In tutto questo il calcio italiano dovrebbe fare un monumento a José Mourinho, che dopo 12 anni ha portato in Italia un titolo internazionale vincendo al Conference League con la Roma. L’ultimo ad esserci riuscito per altro era stato lo stesso Mourinho ai tempi del Triplete interista. In questa sede sarebbe pleonastico parlare delle abilità tecniche dell’allenatore portoghese. Il suo palmares basta e avanza a spegnere qualsiasi discussione. Ma qui si vogliono sottolineare le abilità istrioniche che in più di un’occasione sono state capaci di dare maggior tono a un intero movimento.

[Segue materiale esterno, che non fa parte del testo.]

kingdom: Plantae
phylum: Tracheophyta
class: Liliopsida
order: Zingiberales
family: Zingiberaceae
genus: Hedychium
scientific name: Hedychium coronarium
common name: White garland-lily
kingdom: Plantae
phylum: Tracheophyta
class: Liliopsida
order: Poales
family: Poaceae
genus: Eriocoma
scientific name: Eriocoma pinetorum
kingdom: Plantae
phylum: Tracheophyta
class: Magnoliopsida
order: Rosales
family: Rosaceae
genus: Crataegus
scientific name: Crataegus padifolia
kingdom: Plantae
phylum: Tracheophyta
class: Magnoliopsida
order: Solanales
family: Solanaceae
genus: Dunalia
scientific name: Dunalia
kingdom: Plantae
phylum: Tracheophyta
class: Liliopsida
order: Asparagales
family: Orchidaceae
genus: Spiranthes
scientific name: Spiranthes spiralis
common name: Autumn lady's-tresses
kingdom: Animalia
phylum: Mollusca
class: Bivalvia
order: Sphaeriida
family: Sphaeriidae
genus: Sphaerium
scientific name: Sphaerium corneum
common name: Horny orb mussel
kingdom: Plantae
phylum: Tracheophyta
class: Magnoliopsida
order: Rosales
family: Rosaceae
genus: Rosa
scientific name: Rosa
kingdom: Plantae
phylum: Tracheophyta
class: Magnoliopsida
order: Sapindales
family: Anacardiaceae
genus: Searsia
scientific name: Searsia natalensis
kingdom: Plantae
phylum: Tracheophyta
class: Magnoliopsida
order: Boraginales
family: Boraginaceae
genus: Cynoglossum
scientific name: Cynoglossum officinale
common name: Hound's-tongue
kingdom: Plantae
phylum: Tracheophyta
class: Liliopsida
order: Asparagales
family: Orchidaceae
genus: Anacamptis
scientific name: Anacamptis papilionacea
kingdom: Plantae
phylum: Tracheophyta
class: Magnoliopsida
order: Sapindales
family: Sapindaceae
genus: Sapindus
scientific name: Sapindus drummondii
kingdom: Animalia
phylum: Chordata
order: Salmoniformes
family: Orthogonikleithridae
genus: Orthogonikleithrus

Ai tempi dell’Inter il mantra “zeru tituli” aveva dato lustro come non mai sia alla Coppa Italia che alla Supercoppa italiana. Mourinho nei fatti diede dignità e di “titulo” a manifestazioni sino ad allora quasi snobbate dai grandi club impegnati nella corsa al titolo nazionale o ai titoli europei (a quell’epoca ottenibili), nei fatti importando il concetto inglese di “silverware” e questo è ora è manna per gli uffici marketing delle varie società.  La Juventus 2020/21, pur andando male in campionato, salvò la stagione con “due tituli” come Coppa Italia e Supercoppa e l’Inter, avendo mancato lo scudetto, può dire lo stesso nella stagione appena terminata.

Lo stesso dicasi per la Conference League. Quando la UEFA ne annunciò il varo non furono pochi quelli che storsero il naso. Ma le scene di euforia di Roma spiegano meglio di qualsiasi altra cosa quanto vale significa vincere un trofeo europeo. E la UEFA e l’italia non potevano trovare in Josè Mourinho promotore migliore.